Danforth is not a liberal. Newsweek says he is a
moderate, but that’s by Republican standards. He championed Clarence Thomas
for the Supreme Court. He is anti-abortion, and he seldom voted labor’s way
in the senate.
Danforth insists he isn’t a Bush basher. "I like President
Bush," he told Newsweek.
But Danforth can’t abide the "takeover of the Republican
Party by the Christian Right," according to his book. "….There is a
difference between being a Christian in politics and having a Christian
agenda for politics," he also wrote. "….God calls us to be faithful without
handing us a political agenda. At least that's how I see faith and politics,
but it is not how everyone sees faith and politics.

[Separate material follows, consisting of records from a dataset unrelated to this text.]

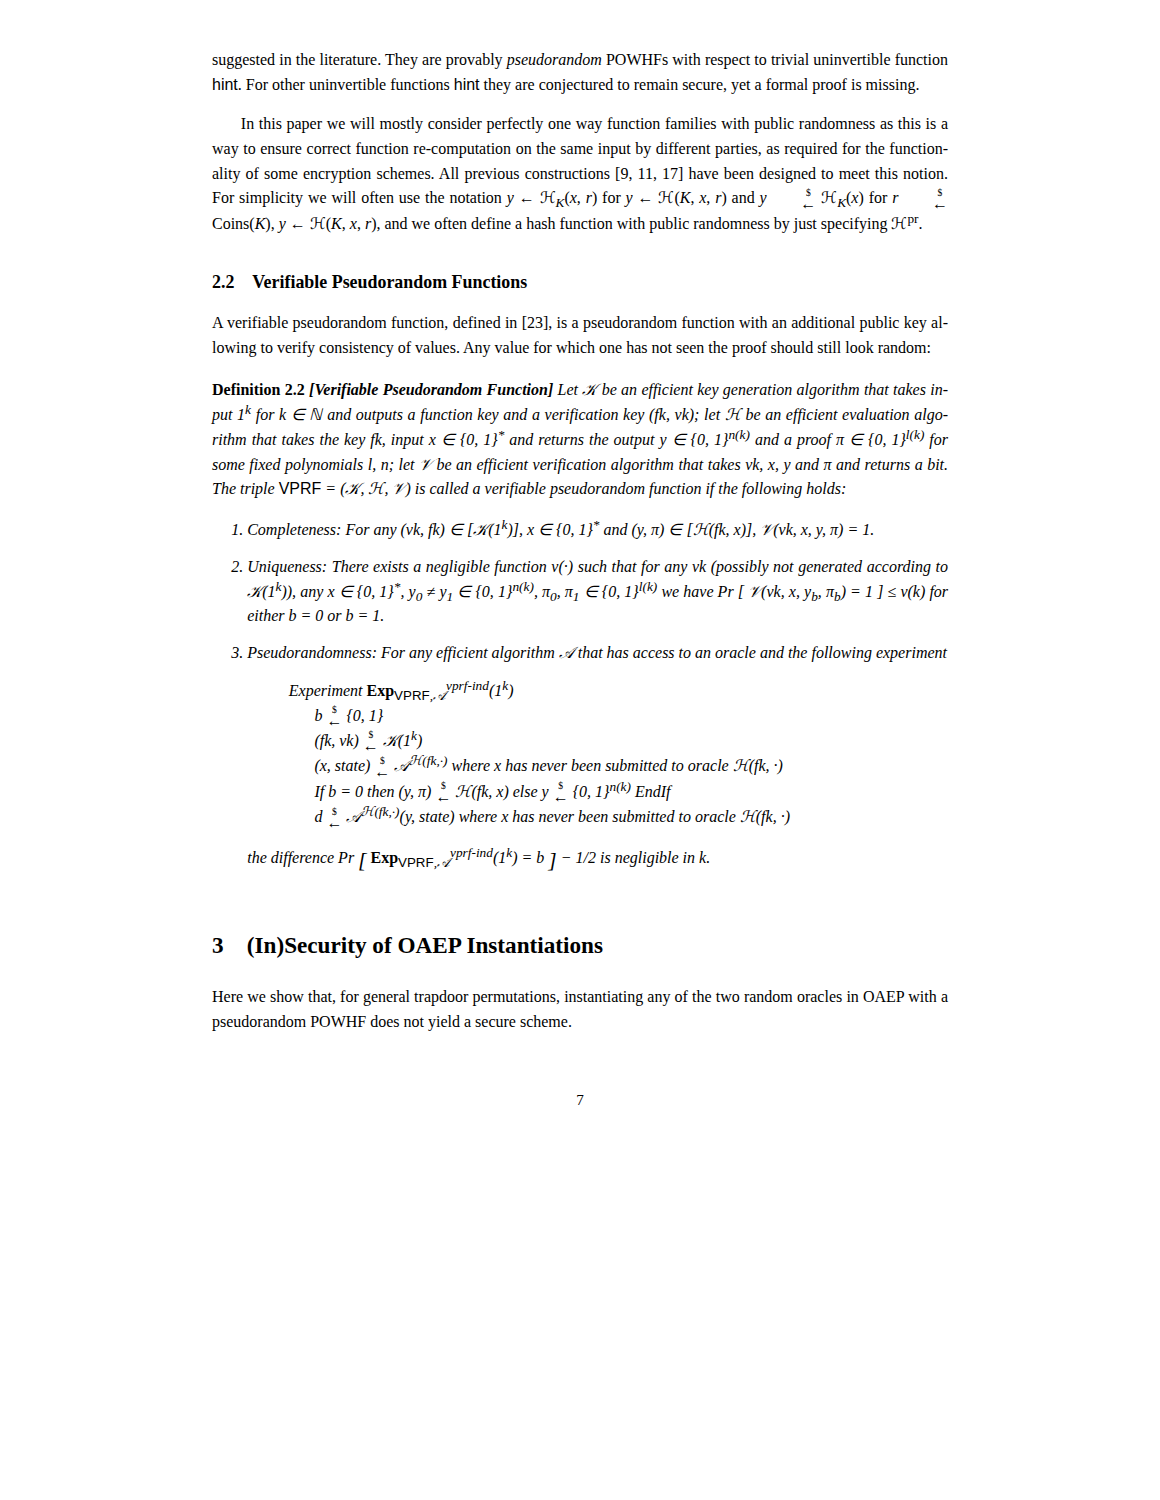suggested in the literature. They are provably pseudorandom POWHFs with respect to trivial uninvertible function hint. For other uninvertible functions hint they are conjectured to remain secure, yet a formal proof is missing.
In this paper we will mostly consider perfectly one way function families with public randomness as this is a way to ensure correct function re-computation on the same input by different parties, as required for the functionality of some encryption schemes. All previous constructions [9, 11, 17] have been designed to meet this notion. For simplicity we will often use the notation y ← ℋK(x, r) for y ← ℋ(K, x, r) and y $← ℋK(x) for r $← Coins(K), y ← ℋ(K, x, r), and we often define a hash function with public randomness by just specifying ℋpr.
2.2 Verifiable Pseudorandom Functions
A verifiable pseudorandom function, defined in [23], is a pseudorandom function with an additional public key allowing to verify consistency of values. Any value for which one has not seen the proof should still look random:
Definition 2.2 [Verifiable Pseudorandom Function] Let 𝒦 be an efficient key generation algorithm that takes input 1k for k ∈ ℕ and outputs a function key and a verification key (fk, vk); let ℋ be an efficient evaluation algorithm that takes the key fk, input x ∈ {0, 1}* and returns the output y ∈ {0, 1}n(k) and a proof π ∈ {0, 1}l(k) for some fixed polynomials l, n; let 𝒱 be an efficient verification algorithm that takes vk, x, y and π and returns a bit. The triple VPRF = (𝒦, ℋ, 𝒱) is called a verifiable pseudorandom function if the following holds:
Completeness: For any (vk, fk) ∈ [𝒦(1k)], x ∈ {0, 1}* and (y, π) ∈ [ℋ(fk, x)], 𝒱(vk, x, y, π) = 1.
Uniqueness: There exists a negligible function ν(·) such that for any vk (possibly not generated according to 𝒦(1k)), any x ∈ {0, 1}*, y0 ≠ y1 ∈ {0, 1}n(k), π0, π1 ∈ {0, 1}l(k) we have Pr [ 𝒱(vk, x, yb, πb) = 1 ] ≤ ν(k) for either b = 0 or b = 1.
Pseudorandomness: For any efficient algorithm 𝒜 that has access to an oracle and the following experiment
Experiment ExpVPRF,𝒜vprf-ind(1k) b $← {0, 1} (fk, vk) $← 𝒦(1k) (x, state) $← 𝒜ℋ(fk,·) where x has never been submitted to oracle ℋ(fk, ·) If b = 0 then (y, π) $← ℋ(fk, x) else y $← {0, 1}n(k) EndIf d $← 𝒜ℋ(fk,·)(y, state) where x has never been submitted to oracle ℋ(fk, ·)
the difference Pr [ ExpVPRF,𝒜vprf-ind(1k) = b ] − 1/2 is negligible in k.
3 (In)Security of OAEP Instantiations
Here we show that, for general trapdoor permutations, instantiating any of the two random oracles in OAEP with a pseudorandom POWHF does not yield a secure scheme.
7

"Christian conservatives believe that God's will can be
reduced to a political program and that they have done so. In their minds,
there is indeed a Christian agenda for America and in recent years, they
have succeeded in pressing it upon the Republican Party. It is an agenda
comprised of wedge issues, which, when hammered relentlessly in political
forums, divide the American people."
Faith and Politics: How the "Moral Values" Debate Divides
America and How to Move Forward Together is from
Viking Books. It retails for $24.95.
The author -- Berry Craig
is a professor of history at the West Kentucky Community and Technical
College in Paducah and a member of AFT-Kentucky and KEA-NEA . He and his
wife, Melinda, are members of the Witherspoon Society.